The actual load per page was around 1-5mb, so even when doing remote mobile testing in areas with low speed internet it wasn't an issue (although its definitely one of the main reasons to switch to a real react site when scaling the product)
I disagree. How did 1-5mb become an acceptable size to ship to your users? That's actually quite a lot. In a slow connection, this isn't even going to load anything except a blank screen for such a long time.
Yeah testing is its intended usage, but on the initial phases of the product we did use it as the finished product clients were paying for.
It can be slightly hacked around to add user authentication & analytics, so if you are handling a small amount of users its a really efficient way to iterate fast.
The idea of these tools is to allow teams to test a wide array of hypothesis to then have data-backed flows that make sense to code efficiently. The size is an unfortunate trade-off for testing speed.
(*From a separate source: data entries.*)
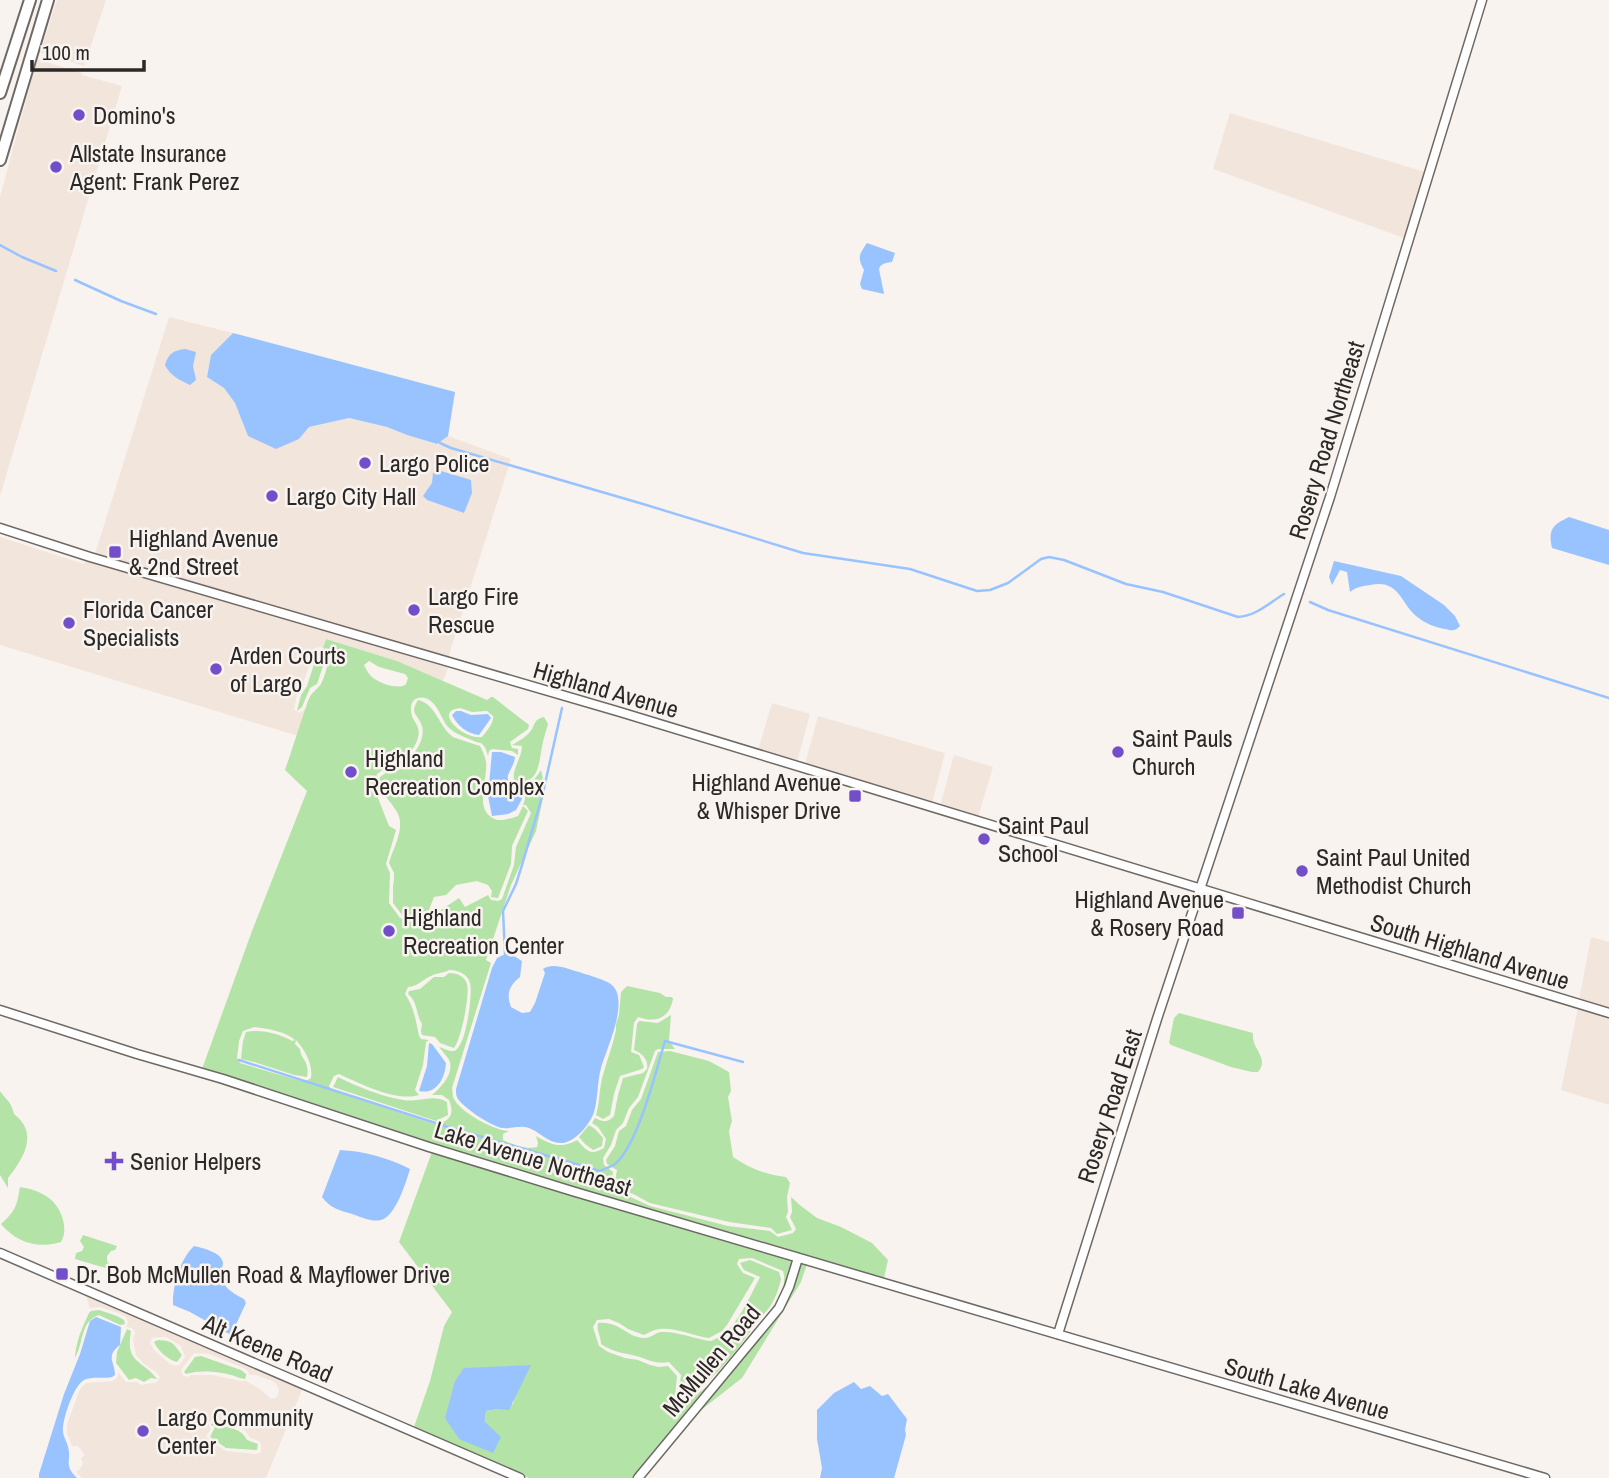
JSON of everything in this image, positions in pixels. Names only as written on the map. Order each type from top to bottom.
[{"type":"main road","points":[[0,93],[30,0]]},
{"type":"main road","points":[[0,160],[48,0]]},
{"type":"street","name":"Rosery Road Northeast","points":[[1200,890],[1333,485],[1482,0]]},
{"type":"street","name":"Highland Avenue","points":[[0,528],[90,557],[620,712],[1200,890]]},
{"type":"street","name":"South Highland Avenue","points":[[1200,890],[1609,1013]]},
{"type":"street","name":"Rosery Road East","points":[[1058,1334],[1200,890]]},
{"type":"street","name":"Lake Avenue Northeast","points":[[0,1010],[455,1155],[1058,1334]]},
{"type":"street","name":"Alt Keene Road","points":[[0,1253],[520,1478]]},
{"type":"street","name":"McMullen Road","points":[[638,1478],[779,1308],[798,1258]]},
{"type":"street","name":"South Lake Avenue","points":[[1058,1334],[1545,1478]]},
{"type":"shaded area","points":[[57,0],[106,0],[84,66],[40,52]]},
{"type":"shaded area","points":[[37,59],[122,86],[0,496],[0,197]]},
{"type":"shaded area","points":[[1230,113],[1425,172],[1404,238],[1213,169]]},
{"type":"shaded area","points":[[169,317],[233,333],[211,355],[207,377],[224,388],[235,403],[248,436],[299,439],[309,427],[349,418],[387,427],[436,444],[448,436],[511,459],[448,658],[95,554]],"holes":[[[432,483],[464,513],[427,500],[424,496]]]},
{"type":"shaded area","points":[[0,537],[84,564],[86,560],[449,666],[443,681],[397,661],[326,639],[323,648],[315,648],[297,694],[294,710],[300,713],[306,708],[298,736],[0,645]]},
{"type":"shaded area","points":[[772,703],[810,714],[797,762],[758,750]]},
{"type":"shaded area","points":[[818,716],[945,753],[932,803],[805,764]]},
{"type":"shaded area","points":[[954,755],[993,767],[978,817],[940,806]]},
{"type":"shaded area","points":[[1591,937],[1609,942],[1609,1009],[1579,1000]]},
{"type":"shaded area","points":[[1578,1008],[1609,1017],[1609,1105],[1561,1090]]},
{"type":"shaded area","points":[[85,1294],[302,1390],[266,1478],[82,1478],[76,1471],[82,1466],[81,1458],[84,1454],[78,1446],[72,1446],[67,1433],[67,1424],[80,1389],[86,1383],[113,1381],[118,1377],[118,1372],[126,1382],[142,1385],[157,1382],[160,1377],[136,1355],[133,1340],[135,1332],[126,1327],[126,1317],[100,1307],[90,1308]],"holes":[[[166,1337],[181,1346],[185,1357],[180,1364],[170,1364],[154,1350],[150,1343],[152,1338]],[[194,1353],[209,1354],[246,1369],[250,1375],[273,1381],[279,1390],[278,1395],[271,1399],[246,1381],[213,1375],[188,1377],[183,1376],[181,1370]],[[217,1420],[241,1427],[250,1438],[259,1441],[261,1452],[256,1454],[226,1451],[206,1436],[211,1429],[208,1423]]]},
{"type":"green space","points":[[326,639],[397,661],[487,700],[493,697],[529,725],[528,729],[510,742],[512,748],[518,749],[518,755],[512,751],[492,749],[488,756],[482,744],[447,726],[433,703],[426,698],[415,699],[411,705],[412,714],[419,731],[415,745],[393,770],[384,769],[377,774],[375,782],[389,826],[396,830],[386,864],[390,873],[389,903],[400,918],[409,919],[435,914],[459,898],[465,907],[488,895],[491,900],[502,899],[514,865],[516,847],[531,813],[526,805],[523,805],[524,791],[514,784],[530,783],[541,770],[545,788],[536,831],[511,885],[486,960],[491,963],[452,1088],[453,1098],[458,1104],[478,1120],[509,1131],[503,1134],[503,1140],[515,1145],[537,1147],[536,1136],[556,1145],[577,1140],[589,1151],[595,1152],[604,1148],[606,1139],[592,1123],[595,1118],[610,1120],[614,1116],[623,1078],[643,1073],[647,1069],[644,1057],[634,1050],[637,1024],[639,1021],[658,1023],[671,1015],[669,1041],[675,1049],[655,1051],[638,1097],[616,1130],[603,1158],[604,1165],[613,1172],[611,1187],[617,1194],[624,1194],[650,1206],[728,1226],[770,1231],[778,1237],[793,1233],[796,1229],[790,1217],[791,1197],[817,1218],[872,1243],[888,1260],[884,1278],[573,1187],[202,1069],[307,791],[285,770],[308,701],[325,674],[330,657],[323,648]],"holes":[[[369,661],[379,667],[405,674],[408,678],[403,686],[398,687],[382,683],[371,676],[364,665]],[[460,708],[472,712],[487,711],[493,716],[492,722],[482,737],[475,737],[454,725],[449,714]],[[449,970],[456,971],[465,975],[471,989],[468,1020],[462,1041],[454,1051],[439,1047],[449,1060],[450,1072],[432,1095],[442,1095],[449,1100],[450,1117],[444,1122],[434,1124],[332,1090],[329,1086],[334,1076],[339,1074],[389,1094],[410,1097],[419,1095],[415,1090],[423,1065],[426,1042],[429,1040],[419,1036],[413,1009],[405,994],[408,987]],[[254,1027],[281,1032],[295,1040],[264,1032],[246,1032],[241,1059],[307,1077],[306,1064],[295,1044],[296,1040],[308,1058],[311,1078],[301,1081],[240,1063],[237,1058],[243,1031]]]},
{"type":"green space","points":[[319,649],[326,657],[317,684],[310,688],[302,707],[297,711],[301,695],[307,686]]},
{"type":"green space","points":[[418,700],[429,706],[453,737],[480,746],[486,762],[483,799],[486,812],[494,819],[501,820],[518,816],[523,806],[528,811],[512,846],[511,864],[498,898],[491,897],[492,891],[488,885],[477,881],[456,885],[446,895],[434,897],[429,910],[403,916],[393,903],[394,873],[389,863],[398,838],[399,818],[378,783],[380,777],[387,772],[395,773],[419,746],[423,733],[414,711]]},
{"type":"green space","points":[[544,717],[548,724],[536,772],[528,780],[514,780],[522,746],[512,745],[526,736],[537,720]]},
{"type":"green space","points":[[449,973],[462,977],[468,990],[462,1027],[454,1048],[440,1043],[435,1037],[422,1035],[422,1024],[414,1001],[408,994],[409,991],[420,989],[434,977],[444,977]]},
{"type":"green space","points":[[627,986],[660,993],[673,999],[668,1011],[661,1018],[650,1020],[638,1017],[634,1023],[631,1052],[639,1055],[644,1067],[620,1076],[610,1115],[603,1119],[596,1115],[601,1085],[616,1030],[621,992]]},
{"type":"green space","points":[[1179,1013],[1253,1033],[1262,1062],[1258,1072],[1231,1067],[1171,1045],[1169,1043],[1174,1018]]},
{"type":"green space","points":[[670,1051],[709,1061],[729,1072],[731,1091],[728,1097],[732,1121],[729,1131],[733,1157],[758,1170],[786,1177],[790,1183],[786,1217],[792,1230],[777,1234],[771,1228],[729,1222],[650,1203],[614,1187],[617,1170],[607,1164],[606,1160],[615,1146],[619,1131],[626,1126],[632,1110],[641,1099],[658,1052]]},
{"type":"green space","points":[[198,1077],[793,1260],[779,1298],[784,1282],[783,1271],[752,1258],[739,1259],[737,1264],[743,1273],[755,1278],[727,1325],[709,1338],[668,1329],[655,1330],[644,1335],[609,1319],[597,1320],[593,1327],[599,1346],[608,1352],[650,1365],[668,1366],[677,1376],[675,1397],[679,1401],[692,1397],[711,1383],[633,1478],[529,1478],[414,1427],[430,1381],[444,1326],[452,1312],[399,1242],[432,1152]],"holes":[[[530,1365],[513,1404],[486,1411],[485,1422],[459,1439],[453,1429],[514,1367]]]},
{"type":"green space","points":[[338,1077],[369,1091],[394,1098],[409,1101],[441,1099],[447,1102],[448,1115],[436,1121],[333,1087]]},
{"type":"green space","points":[[0,1091],[14,1114],[22,1121],[27,1137],[24,1154],[8,1178],[8,1188],[0,1175]]},
{"type":"green space","points":[[589,1125],[603,1138],[602,1146],[593,1150],[579,1137]]},
{"type":"green space","points":[[20,1187],[41,1193],[57,1206],[64,1226],[61,1242],[44,1245],[28,1243],[14,1236],[1,1224],[15,1207]]},
{"type":"green space","points":[[83,1235],[117,1246],[107,1256],[109,1269],[75,1259],[76,1253],[84,1247],[80,1241]]},
{"type":"green space","points":[[750,1260],[779,1272],[781,1279],[774,1299],[720,1369],[688,1395],[678,1398],[681,1375],[669,1362],[654,1362],[615,1351],[601,1344],[598,1323],[612,1324],[638,1337],[647,1338],[667,1332],[711,1341],[717,1338],[736,1321],[760,1277],[744,1270],[740,1263]]},
{"type":"green space","points":[[801,1262],[807,1264],[801,1282],[742,1378],[696,1414],[782,1310],[793,1289]]},
{"type":"green space","points":[[99,1310],[117,1316],[124,1320],[125,1324],[120,1325],[99,1315],[93,1318],[85,1327],[75,1358],[78,1340],[89,1313]]},
{"type":"green space","points":[[127,1329],[131,1331],[130,1350],[136,1360],[157,1379],[151,1378],[144,1382],[136,1378],[129,1380],[116,1363],[117,1352]]},
{"type":"green space","points":[[154,1342],[171,1342],[175,1346],[182,1355],[177,1362],[160,1351]]},
{"type":"green space","points":[[201,1356],[241,1370],[246,1374],[245,1379],[213,1372],[186,1374],[184,1372],[195,1357]]},
{"type":"green space","points":[[212,1423],[240,1432],[247,1440],[258,1444],[257,1450],[226,1448],[210,1437],[215,1427]]},
{"type":"water","points":[[867,243],[895,253],[892,262],[882,264],[879,269],[884,294],[862,289],[860,284],[864,270],[860,256]]},
{"type":"water","points":[[233,333],[455,392],[448,436],[437,444],[387,427],[349,418],[309,427],[299,439],[276,449],[248,436],[235,403],[224,388],[207,377],[211,355]]},
{"type":"water","points":[[185,349],[196,352],[193,366],[196,380],[190,385],[172,375],[165,365],[172,353]]},
{"type":"water","points":[[441,471],[471,480],[472,493],[464,513],[427,500],[423,496],[432,483],[433,473]]},
{"type":"water","points":[[1569,517],[1609,530],[1609,565],[1552,548],[1551,532]]},
{"type":"water","points":[[1334,561],[1401,576],[1444,605],[1460,626],[1452,630],[1427,623],[1416,616],[1398,593],[1387,585],[1365,586],[1350,592],[1347,572],[1340,570],[1332,585],[1329,577]]},
{"type":"water","points":[[456,711],[471,715],[488,714],[491,718],[479,735],[467,731],[457,722],[452,715]]},
{"type":"water","points":[[492,752],[515,757],[508,779],[520,792],[522,799],[516,810],[508,814],[492,816],[488,796]]},
{"type":"water","points":[[505,954],[522,961],[520,977],[511,987],[509,998],[511,1007],[522,1013],[530,1012],[545,973],[543,969],[551,966],[602,980],[613,986],[617,994],[618,1015],[601,1068],[593,1115],[580,1133],[567,1142],[553,1142],[526,1127],[497,1127],[472,1112],[456,1095],[492,968],[497,958]]},
{"type":"water","points":[[429,1043],[446,1063],[442,1080],[435,1088],[425,1092],[419,1091],[427,1066]]},
{"type":"water","points":[[340,1150],[376,1156],[410,1169],[400,1198],[386,1217],[371,1220],[337,1209],[322,1197]]},
{"type":"water","points":[[194,1246],[211,1251],[222,1259],[221,1274],[226,1287],[246,1303],[231,1335],[173,1305],[178,1274]]},
{"type":"water","points":[[96,1317],[121,1327],[120,1345],[112,1356],[115,1375],[84,1380],[69,1403],[63,1433],[69,1452],[69,1466],[77,1478],[39,1478],[64,1394],[90,1321]]},
{"type":"water","points":[[531,1365],[509,1410],[486,1411],[485,1422],[501,1437],[493,1453],[459,1439],[445,1418],[455,1381],[464,1368]]},
{"type":"water","points":[[854,1382],[861,1389],[870,1386],[882,1396],[888,1394],[907,1419],[906,1435],[894,1478],[820,1478],[822,1468],[817,1439],[817,1410],[834,1393]]},
{"type":"waterway","points":[[0,245],[56,271]]},
{"type":"waterway","points":[[75,280],[156,314]]},
{"type":"waterway","points":[[440,443],[803,553],[910,569],[977,591],[990,590],[1008,583],[1041,559],[1049,557],[1064,560],[1126,584],[1163,592],[1238,617],[1257,612],[1284,594]]},
{"type":"waterway","points":[[1310,602],[1328,610],[1609,698]]},
{"type":"waterway","points":[[505,954],[503,911],[516,884],[542,797],[562,708]]},
{"type":"waterway","points":[[239,1060],[448,1127],[600,1171],[615,1164],[631,1141],[639,1125],[665,1041],[743,1062]]},
{"type":"place","name":"Domino's","points":[[79,115]]},
{"type":"place","name":"Allstate Insurance Agent: Frank Perez","points":[[56,167]]},
{"type":"place","name":"Largo Police","points":[[365,463]]},
{"type":"place","name":"Largo City Hall","points":[[272,496]]},
{"type":"place","name":"Highland Avenue & 2nd Street","points":[[115,552]]},
{"type":"place","name":"Largo Fire Rescue","points":[[414,610]]},
{"type":"place","name":"Florida Cancer Specialists","points":[[69,623]]},
{"type":"place","name":"Arden Courts of Largo","points":[[216,669]]},
{"type":"place","name":"Saint Pauls Church","points":[[1118,752]]},
{"type":"place","name":"Highland Recreation Complex","points":[[351,772]]},
{"type":"place","name":"Highland Avenue & Whisper Drive","points":[[855,796]]},
{"type":"place","name":"Saint Paul School","points":[[984,839]]},
{"type":"place","name":"Saint Paul United Methodist Church","points":[[1302,871]]},
{"type":"place","name":"Highland Avenue & Rosery Road","points":[[1238,913]]},
{"type":"place","name":"Highland Recreation Center","points":[[389,931]]},
{"type":"place","name":"Senior Helpers","points":[[114,1161]]},
{"type":"place","name":"Dr. Bob McMullen Road & Mayflower Drive","points":[[62,1274]]},
{"type":"place","name":"Largo Community Center","points":[[143,1431]]}]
Of course the initial users will experience a slow product, but the idea is to discover faster what a useful product looks like without investing development resources.
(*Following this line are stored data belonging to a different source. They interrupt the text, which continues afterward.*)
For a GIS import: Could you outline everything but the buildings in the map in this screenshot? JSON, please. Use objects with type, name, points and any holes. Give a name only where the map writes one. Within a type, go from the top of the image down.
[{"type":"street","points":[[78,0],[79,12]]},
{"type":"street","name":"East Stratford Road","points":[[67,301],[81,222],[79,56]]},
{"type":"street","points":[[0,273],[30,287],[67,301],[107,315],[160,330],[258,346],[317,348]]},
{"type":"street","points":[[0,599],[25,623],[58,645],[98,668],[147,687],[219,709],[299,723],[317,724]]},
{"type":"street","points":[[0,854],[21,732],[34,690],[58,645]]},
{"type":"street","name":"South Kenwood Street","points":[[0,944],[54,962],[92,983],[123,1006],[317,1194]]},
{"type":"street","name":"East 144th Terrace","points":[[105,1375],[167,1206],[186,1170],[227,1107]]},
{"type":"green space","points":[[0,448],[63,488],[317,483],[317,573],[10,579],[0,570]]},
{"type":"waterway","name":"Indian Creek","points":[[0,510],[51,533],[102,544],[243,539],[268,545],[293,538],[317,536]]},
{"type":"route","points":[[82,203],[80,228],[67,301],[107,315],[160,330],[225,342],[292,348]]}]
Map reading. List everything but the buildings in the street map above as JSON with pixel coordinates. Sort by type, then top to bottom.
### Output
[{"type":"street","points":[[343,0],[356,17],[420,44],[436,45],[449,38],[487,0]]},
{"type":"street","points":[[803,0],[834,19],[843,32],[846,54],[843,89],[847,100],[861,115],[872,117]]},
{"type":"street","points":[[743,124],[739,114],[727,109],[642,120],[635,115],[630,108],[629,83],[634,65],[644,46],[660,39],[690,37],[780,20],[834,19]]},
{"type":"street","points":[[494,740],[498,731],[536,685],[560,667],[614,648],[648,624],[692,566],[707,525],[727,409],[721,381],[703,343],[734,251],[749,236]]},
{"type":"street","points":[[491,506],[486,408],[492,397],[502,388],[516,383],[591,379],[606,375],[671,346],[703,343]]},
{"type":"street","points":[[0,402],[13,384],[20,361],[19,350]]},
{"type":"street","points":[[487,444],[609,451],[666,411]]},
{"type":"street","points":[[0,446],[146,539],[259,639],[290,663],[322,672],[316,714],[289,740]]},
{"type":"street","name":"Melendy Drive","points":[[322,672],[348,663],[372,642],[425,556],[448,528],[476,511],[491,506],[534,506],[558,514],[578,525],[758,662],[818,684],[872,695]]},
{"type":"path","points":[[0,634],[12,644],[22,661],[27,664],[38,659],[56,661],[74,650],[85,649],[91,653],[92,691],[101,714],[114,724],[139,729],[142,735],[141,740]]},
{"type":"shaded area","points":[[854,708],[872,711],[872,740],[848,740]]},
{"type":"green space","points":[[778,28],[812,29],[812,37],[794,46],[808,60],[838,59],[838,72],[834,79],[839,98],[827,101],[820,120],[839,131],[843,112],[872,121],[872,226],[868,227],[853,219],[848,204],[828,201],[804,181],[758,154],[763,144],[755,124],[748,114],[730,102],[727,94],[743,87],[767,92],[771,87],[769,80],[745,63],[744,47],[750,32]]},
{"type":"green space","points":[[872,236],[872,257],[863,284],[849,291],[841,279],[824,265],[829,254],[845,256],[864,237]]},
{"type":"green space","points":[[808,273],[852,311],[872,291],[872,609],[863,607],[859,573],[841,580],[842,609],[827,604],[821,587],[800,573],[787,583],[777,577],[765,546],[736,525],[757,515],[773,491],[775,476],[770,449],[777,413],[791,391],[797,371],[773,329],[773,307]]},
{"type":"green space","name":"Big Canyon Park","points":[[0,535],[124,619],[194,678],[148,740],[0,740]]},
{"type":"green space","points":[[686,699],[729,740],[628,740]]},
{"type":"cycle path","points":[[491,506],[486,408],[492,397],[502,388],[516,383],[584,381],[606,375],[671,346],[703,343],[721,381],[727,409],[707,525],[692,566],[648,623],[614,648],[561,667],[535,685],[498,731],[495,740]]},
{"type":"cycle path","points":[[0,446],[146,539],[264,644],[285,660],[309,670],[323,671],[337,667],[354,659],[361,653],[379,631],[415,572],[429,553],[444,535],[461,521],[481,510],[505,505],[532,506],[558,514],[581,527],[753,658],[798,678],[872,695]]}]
I'm an efficiency freak, so I understand what you're saying.
But let us be realistic. I just loaded www.amazon.com - 17.8 MB transferred when it finally stopped. Arguably one of the most successful websites in the world.
A 5MB asset size for most sites is perfectly acceptable.
Yeah, I agree with you for the most part. And this argument comes up a lot. The difference is we're not Amazon yet. We don't have the same levels of user engagement, loyalty and whatever metrics that makes Amazon a success. To the end users, we're not as popular, one slow page load translates to a lost potential customer which when aggregated to even a few 100 potential customers could make or break a startup.
Because there's a LOT of people out there who have slow mobile data or poor signal strength. I think assuming that everyone everywhere has extremely fast internet is a bad assumption. Also there's an enormous amount of bloat in package sizes now, I don't think this really should be as bad as it currently is.
I agree 100%, in the use case I mentioned we were looking to either prove or disprove product hypothesis with real users fast so efficient code wasn't a priority, but rather to confirm wether what we were about to develop was valid.
I don’t know what your caching settings are, but my users download the app exactly once, and then only again if I push any update (or their browser cache randomly decides to clear itself, don’t really have any control over that).
Aside from that, they use the app literally their entire workday, so spending 5 seconds loading the thing isn’t going to hurt anyone.